The role of electricity in biology has been a longstanding subject of fascination, with common understanding that action potentials generated by the movement of electrically charged ions across nerve cell membranes is how nerves work. But our popular understanding of electricity in biology has stalled, somewhat, at nerves. What is less common knowledge is that ions are trafficked across the membranes of all cells: all cells have an electrochemical gradient. More interestingly, bioelectric potentials and bioelectrical communication among cells are increasingly thought to be responsible for the different shapes that living systems have, known as morphogenesis.

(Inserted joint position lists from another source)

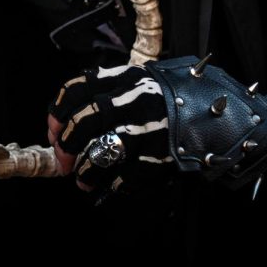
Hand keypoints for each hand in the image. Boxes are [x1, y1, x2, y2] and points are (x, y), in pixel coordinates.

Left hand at [47, 64, 171, 193]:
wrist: (213, 111)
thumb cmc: (165, 100)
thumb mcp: (136, 82)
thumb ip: (105, 93)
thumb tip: (65, 125)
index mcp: (124, 78)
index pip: (77, 89)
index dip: (58, 113)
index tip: (53, 131)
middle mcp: (134, 100)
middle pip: (84, 120)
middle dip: (67, 144)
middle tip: (64, 160)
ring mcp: (148, 127)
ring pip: (103, 150)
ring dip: (86, 170)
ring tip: (83, 180)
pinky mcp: (162, 154)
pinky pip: (128, 175)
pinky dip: (112, 186)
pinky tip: (109, 188)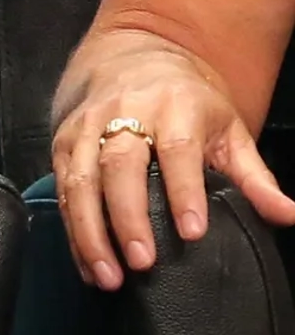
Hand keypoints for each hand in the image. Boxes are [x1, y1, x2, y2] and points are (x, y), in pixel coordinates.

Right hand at [51, 31, 294, 288]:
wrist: (136, 58)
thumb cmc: (191, 104)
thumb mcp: (231, 131)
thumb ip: (257, 178)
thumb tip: (289, 216)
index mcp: (176, 106)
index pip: (178, 149)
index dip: (184, 191)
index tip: (194, 232)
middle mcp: (125, 112)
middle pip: (120, 165)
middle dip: (129, 217)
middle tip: (144, 263)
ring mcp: (88, 127)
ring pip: (82, 181)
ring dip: (91, 232)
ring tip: (109, 276)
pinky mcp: (63, 143)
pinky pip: (63, 191)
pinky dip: (74, 232)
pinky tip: (88, 265)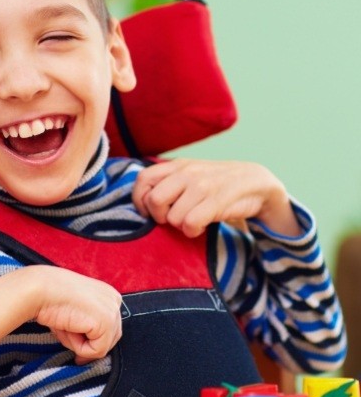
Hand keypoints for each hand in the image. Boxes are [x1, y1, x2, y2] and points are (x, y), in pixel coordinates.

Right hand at [0, 265, 121, 364]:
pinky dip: (79, 347)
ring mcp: (113, 311)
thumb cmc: (51, 297)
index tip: (75, 340)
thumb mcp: (75, 309)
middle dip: (88, 343)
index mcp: (108, 293)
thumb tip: (90, 349)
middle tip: (66, 334)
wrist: (41, 289)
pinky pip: (97, 351)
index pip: (109, 326)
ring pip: (102, 346)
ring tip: (65, 327)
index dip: (91, 337)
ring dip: (81, 344)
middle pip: (110, 338)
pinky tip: (68, 328)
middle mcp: (114, 300)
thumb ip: (87, 323)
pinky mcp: (107, 323)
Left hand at [132, 159, 300, 237]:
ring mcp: (201, 186)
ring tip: (194, 220)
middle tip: (172, 219)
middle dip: (159, 217)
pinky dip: (194, 231)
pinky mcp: (216, 201)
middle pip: (154, 201)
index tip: (148, 212)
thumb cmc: (216, 183)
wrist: (256, 182)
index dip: (139, 199)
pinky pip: (190, 224)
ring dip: (181, 226)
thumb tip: (143, 202)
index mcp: (177, 165)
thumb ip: (167, 182)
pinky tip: (203, 225)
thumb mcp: (190, 175)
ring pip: (172, 217)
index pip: (143, 179)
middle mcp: (186, 173)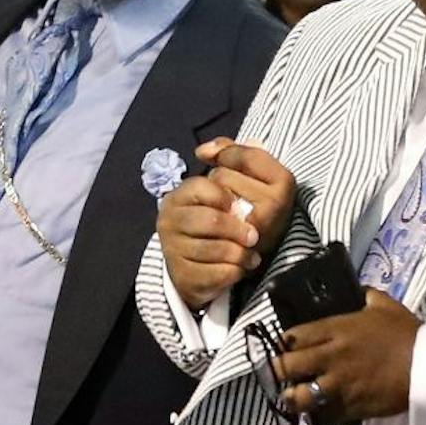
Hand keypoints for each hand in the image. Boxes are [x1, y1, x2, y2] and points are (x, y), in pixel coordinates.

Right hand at [157, 138, 294, 310]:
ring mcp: (173, 249)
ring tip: (252, 253)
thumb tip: (211, 148)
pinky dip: (234, 272)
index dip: (226, 195)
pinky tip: (242, 268)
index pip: (203, 187)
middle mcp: (169, 220)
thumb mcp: (221, 186)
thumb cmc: (214, 218)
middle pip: (210, 221)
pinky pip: (216, 274)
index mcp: (178, 195)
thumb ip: (228, 158)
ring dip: (240, 253)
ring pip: (215, 250)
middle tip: (255, 235)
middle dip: (238, 228)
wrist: (195, 264)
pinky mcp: (184, 276)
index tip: (238, 204)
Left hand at [275, 287, 420, 424]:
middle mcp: (330, 357)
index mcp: (335, 329)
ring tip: (294, 397)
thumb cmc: (407, 333)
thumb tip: (356, 290)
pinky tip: (320, 412)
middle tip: (282, 372)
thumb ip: (365, 295)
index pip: (292, 336)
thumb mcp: (385, 305)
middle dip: (278, 370)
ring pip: (297, 397)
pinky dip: (317, 416)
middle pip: (286, 366)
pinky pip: (322, 417)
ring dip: (292, 397)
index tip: (285, 346)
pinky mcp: (349, 407)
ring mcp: (337, 385)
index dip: (283, 343)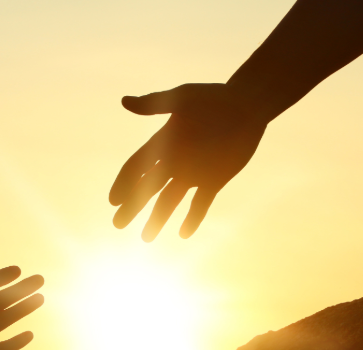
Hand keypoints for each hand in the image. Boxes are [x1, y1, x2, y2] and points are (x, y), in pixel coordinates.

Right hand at [110, 83, 267, 240]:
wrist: (248, 106)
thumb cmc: (214, 98)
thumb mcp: (183, 98)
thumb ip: (155, 104)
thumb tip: (124, 101)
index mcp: (163, 143)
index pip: (137, 167)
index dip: (124, 183)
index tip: (114, 201)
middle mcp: (175, 161)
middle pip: (148, 188)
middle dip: (133, 206)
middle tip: (117, 224)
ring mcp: (194, 173)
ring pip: (170, 200)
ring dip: (158, 218)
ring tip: (146, 238)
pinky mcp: (214, 180)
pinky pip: (201, 203)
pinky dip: (193, 218)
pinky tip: (184, 234)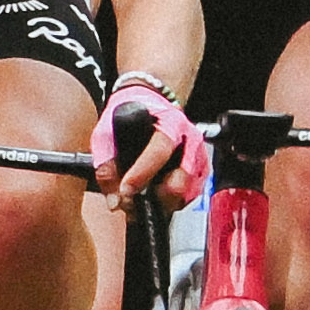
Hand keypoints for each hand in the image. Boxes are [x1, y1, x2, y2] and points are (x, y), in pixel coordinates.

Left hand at [92, 77, 197, 205]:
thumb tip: (115, 201)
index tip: (126, 190)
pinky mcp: (202, 171)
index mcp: (171, 122)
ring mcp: (199, 156)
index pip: (160, 149)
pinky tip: (155, 196)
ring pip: (187, 192)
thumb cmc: (131, 116)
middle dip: (157, 195)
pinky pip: (191, 197)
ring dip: (163, 203)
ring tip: (141, 200)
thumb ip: (106, 161)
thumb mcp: (109, 130)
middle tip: (133, 201)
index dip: (143, 172)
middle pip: (182, 177)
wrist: (152, 106)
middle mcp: (191, 139)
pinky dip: (172, 203)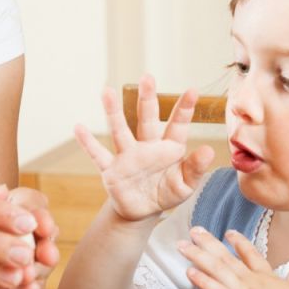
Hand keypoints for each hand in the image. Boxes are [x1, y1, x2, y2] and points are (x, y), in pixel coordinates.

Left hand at [0, 185, 60, 288]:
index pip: (35, 207)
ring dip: (39, 269)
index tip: (41, 225)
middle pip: (47, 237)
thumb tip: (2, 190)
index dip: (40, 215)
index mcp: (16, 215)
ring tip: (30, 274)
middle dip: (48, 245)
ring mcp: (27, 268)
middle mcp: (29, 240)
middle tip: (45, 253)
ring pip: (43, 267)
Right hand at [74, 74, 214, 220]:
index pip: (177, 126)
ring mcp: (127, 156)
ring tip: (107, 91)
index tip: (193, 90)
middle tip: (147, 77)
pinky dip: (87, 143)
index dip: (184, 109)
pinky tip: (78, 128)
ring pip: (120, 130)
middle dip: (147, 99)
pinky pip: (98, 154)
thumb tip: (209, 150)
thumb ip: (195, 168)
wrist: (141, 211)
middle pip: (146, 119)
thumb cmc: (165, 193)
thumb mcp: (185, 185)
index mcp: (168, 149)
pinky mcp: (111, 170)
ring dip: (113, 112)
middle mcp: (147, 147)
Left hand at [179, 227, 288, 288]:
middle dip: (208, 243)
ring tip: (182, 245)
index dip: (239, 243)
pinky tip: (189, 271)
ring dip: (198, 256)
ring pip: (216, 270)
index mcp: (269, 280)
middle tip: (194, 230)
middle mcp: (253, 283)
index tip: (228, 231)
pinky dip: (201, 281)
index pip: (252, 257)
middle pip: (226, 258)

One of the ways in which this bioelectric potential is achieved is by the distribution of positively charged protons across a membrane, through the action of V-ATPase proton pumps. These V-ATPase proton pumps have mostly been known for their roles in acidifying various intracellular membranes, but are now implicated as cell-surface regulators of voltage potential that drives several aspects of large-scale anatomical control, including the regeneration of appendages as well as the growth of cancer cells.

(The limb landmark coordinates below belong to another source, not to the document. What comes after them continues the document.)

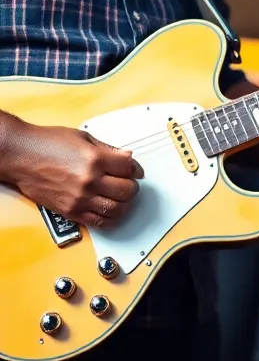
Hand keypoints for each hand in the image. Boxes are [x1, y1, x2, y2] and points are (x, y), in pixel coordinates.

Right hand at [0, 116, 142, 227]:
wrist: (20, 156)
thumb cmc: (47, 143)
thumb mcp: (83, 138)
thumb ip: (108, 149)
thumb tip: (128, 158)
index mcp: (95, 159)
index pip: (129, 168)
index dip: (136, 169)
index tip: (135, 170)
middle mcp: (90, 180)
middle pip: (127, 190)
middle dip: (132, 186)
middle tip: (128, 183)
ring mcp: (80, 198)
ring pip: (117, 209)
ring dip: (125, 204)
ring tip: (121, 197)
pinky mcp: (70, 211)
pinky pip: (99, 222)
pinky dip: (110, 219)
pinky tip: (111, 211)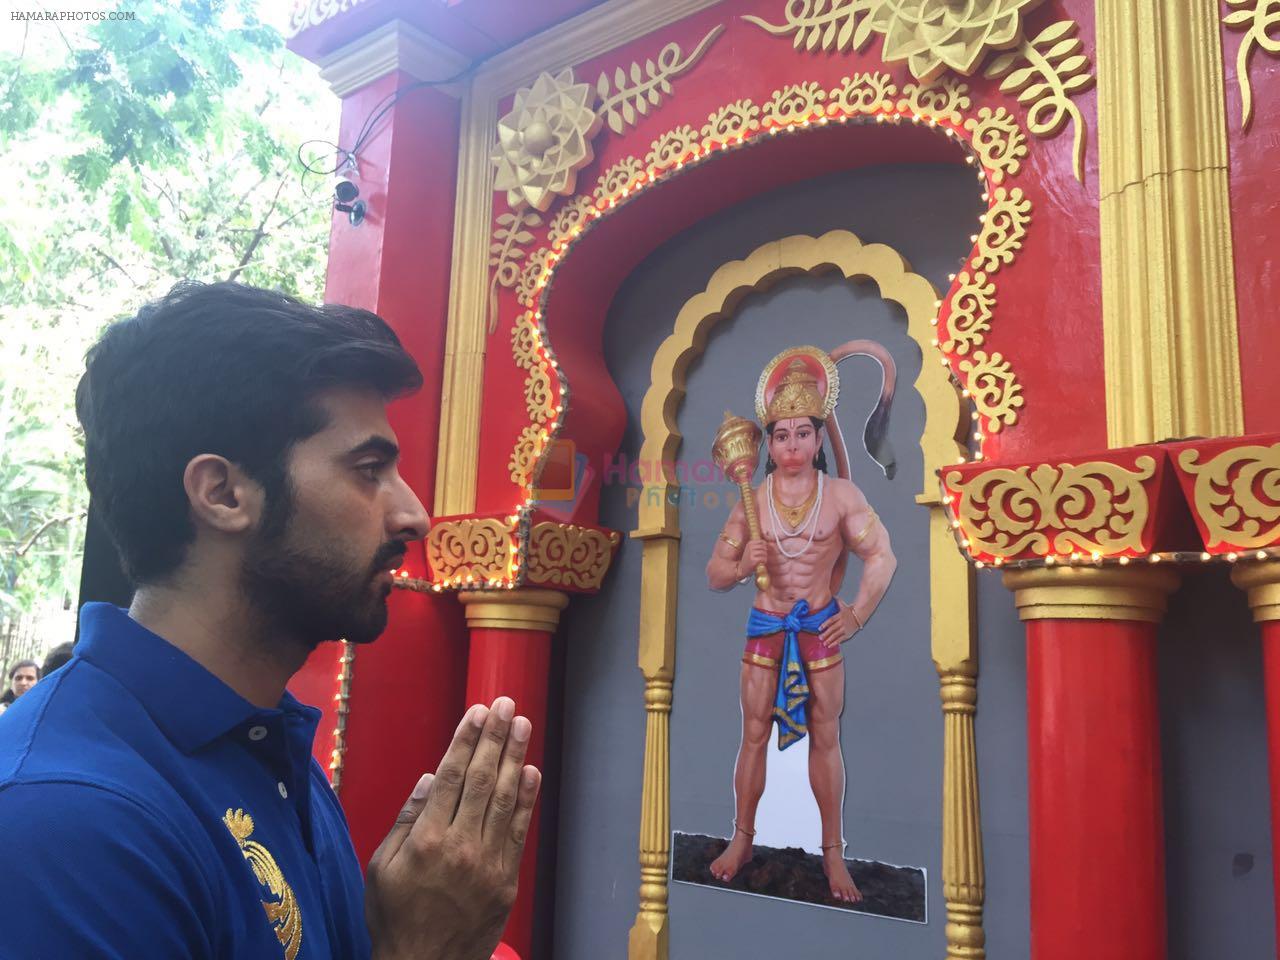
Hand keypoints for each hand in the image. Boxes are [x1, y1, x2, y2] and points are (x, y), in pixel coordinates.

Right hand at [365, 697, 541, 959]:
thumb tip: (431, 779)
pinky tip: (530, 773)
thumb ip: (407, 821)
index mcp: (426, 840)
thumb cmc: (394, 918)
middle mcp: (461, 846)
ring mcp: (488, 864)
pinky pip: (519, 832)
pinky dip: (526, 800)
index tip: (477, 711)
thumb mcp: (381, 869)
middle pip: (481, 780)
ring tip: (521, 725)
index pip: (451, 776)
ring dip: (515, 758)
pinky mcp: (506, 881)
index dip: (465, 740)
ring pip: (504, 800)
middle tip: (505, 705)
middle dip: (494, 738)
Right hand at [735, 540, 767, 579]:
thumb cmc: (748, 559)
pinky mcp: (753, 560)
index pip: (762, 541)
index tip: (763, 551)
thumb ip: (758, 545)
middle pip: (764, 547)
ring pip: (764, 553)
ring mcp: (751, 553)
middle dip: (765, 552)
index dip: (765, 546)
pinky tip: (762, 562)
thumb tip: (768, 543)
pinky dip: (764, 561)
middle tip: (763, 556)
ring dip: (765, 557)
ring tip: (762, 560)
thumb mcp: (751, 550)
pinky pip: (763, 558)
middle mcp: (750, 547)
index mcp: (749, 543)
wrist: (742, 568)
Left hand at [819, 600, 860, 647]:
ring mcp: (845, 629)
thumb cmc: (850, 610)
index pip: (831, 620)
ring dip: (829, 640)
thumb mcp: (843, 605)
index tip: (819, 628)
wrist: (860, 615)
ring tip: (823, 643)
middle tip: (819, 637)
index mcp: (839, 615)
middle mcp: (842, 622)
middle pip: (832, 629)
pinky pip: (840, 639)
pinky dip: (835, 643)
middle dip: (826, 634)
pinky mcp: (848, 634)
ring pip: (836, 635)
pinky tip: (829, 645)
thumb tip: (831, 595)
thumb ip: (837, 601)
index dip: (825, 624)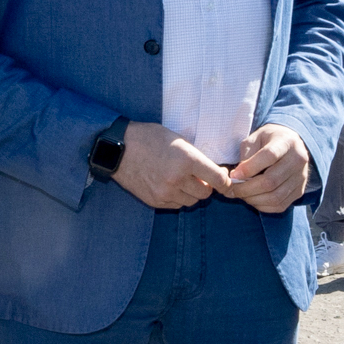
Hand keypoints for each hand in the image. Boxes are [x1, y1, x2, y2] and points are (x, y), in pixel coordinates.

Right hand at [113, 121, 228, 209]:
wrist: (118, 148)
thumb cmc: (149, 138)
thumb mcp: (178, 140)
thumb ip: (197, 157)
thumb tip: (216, 173)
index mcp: (186, 160)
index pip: (217, 180)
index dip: (225, 182)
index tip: (225, 180)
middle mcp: (177, 178)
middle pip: (205, 193)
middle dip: (206, 186)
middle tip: (200, 177)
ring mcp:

The Guy Foundation is delighted to announce that it has awarded a grant of $290,778 towards understanding the way in which V-ATPase function might be linked to whole body form. The project is being undertaken by Professor Mike Levin at Tufts University and Professor Wayne Frasch at Arizona State University. Professor Levin suggests that “birth defects, traumatic injury, and other dysregulations of body anatomy such as aging and cancer could all be addressed if we solved one major open problem: how to control which complex structures cells will build”. Advances made by the Levin lab and collaborators have recently involved the development of a Xenobot. Xenobots are proto-organisms that self-assemble from isolated groups of skin cells. While they are capable of motion and display individual as well as group behaviours, they are simple and tractable enough to be ideal organisms with which to investigate bioelectricity and the related role of V-ATPase in enabling cells to cooperate toward these novel functional forms. Professor Wayne Frasch, leader of
The Biomedicine and Biotechnology Faculty at Arizona State University and an expert on ATPase and its different isoforms said, “The V-ATPases are not only a major contributor to cellular membrane potential, but they are highly regulated by a network of sensors that respond to the availability of metabolites needed for cellular growth and differentiation. Genetic mutations of these proton pumps are associated with devastating diseases and cancer. As a result, they are a likely driver of organismal development”.

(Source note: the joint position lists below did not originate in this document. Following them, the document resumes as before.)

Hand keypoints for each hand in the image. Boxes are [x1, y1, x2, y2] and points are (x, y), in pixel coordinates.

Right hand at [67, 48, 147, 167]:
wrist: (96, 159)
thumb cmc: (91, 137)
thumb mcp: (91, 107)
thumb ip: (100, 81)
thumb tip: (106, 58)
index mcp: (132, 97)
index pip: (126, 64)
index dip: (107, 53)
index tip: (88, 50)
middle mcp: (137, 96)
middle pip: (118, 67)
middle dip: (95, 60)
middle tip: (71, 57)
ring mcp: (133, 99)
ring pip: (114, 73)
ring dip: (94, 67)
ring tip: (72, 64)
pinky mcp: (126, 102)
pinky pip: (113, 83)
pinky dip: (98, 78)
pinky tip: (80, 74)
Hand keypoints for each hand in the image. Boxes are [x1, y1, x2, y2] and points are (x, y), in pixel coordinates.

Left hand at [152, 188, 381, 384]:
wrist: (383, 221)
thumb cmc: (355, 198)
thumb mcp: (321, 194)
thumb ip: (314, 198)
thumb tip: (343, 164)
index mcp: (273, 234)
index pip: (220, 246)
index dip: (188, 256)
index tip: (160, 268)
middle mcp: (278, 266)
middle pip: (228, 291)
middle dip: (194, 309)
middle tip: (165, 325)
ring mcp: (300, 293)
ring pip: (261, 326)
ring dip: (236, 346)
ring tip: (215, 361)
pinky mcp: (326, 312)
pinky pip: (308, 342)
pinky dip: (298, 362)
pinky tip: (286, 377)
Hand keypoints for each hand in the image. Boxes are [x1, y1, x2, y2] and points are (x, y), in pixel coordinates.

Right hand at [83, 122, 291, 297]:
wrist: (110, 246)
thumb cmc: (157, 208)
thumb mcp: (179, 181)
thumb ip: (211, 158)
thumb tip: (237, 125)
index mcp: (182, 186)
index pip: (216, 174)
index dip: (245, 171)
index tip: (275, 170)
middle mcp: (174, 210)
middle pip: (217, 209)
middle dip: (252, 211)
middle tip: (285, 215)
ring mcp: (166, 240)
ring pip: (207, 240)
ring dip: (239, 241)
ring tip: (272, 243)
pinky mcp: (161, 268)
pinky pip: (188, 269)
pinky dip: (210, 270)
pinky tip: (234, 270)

The project is one that is close to Guy Foundation Founder and Chairman, Professor Geoffrey Guy’s interests. He remarked “The Foundation has always had an interest in how bioenergetics may play a role in the way in which information is propagated across living systems. I am delighted to say the Foundation played a key role in thinking up the notion behind this project, through contributing to the interaction and cross-talk between cutting-edge scientists in our online lectures, which advance beyond the confines of engrained thinking and consider profound questions at the nexus of physics and biology. Fascinated by the question of bioelectricity and ATPase function in one such lecture session, we instigated discussions with Professor Levin and Professor Frasch and our team were instrumental in shaping this collaborative research project. We are intrigued to see whether the energetics of the V-ATPase proton pump influence morphogenetic information in living organisms and how this might be leveraged towards new therapeutics”.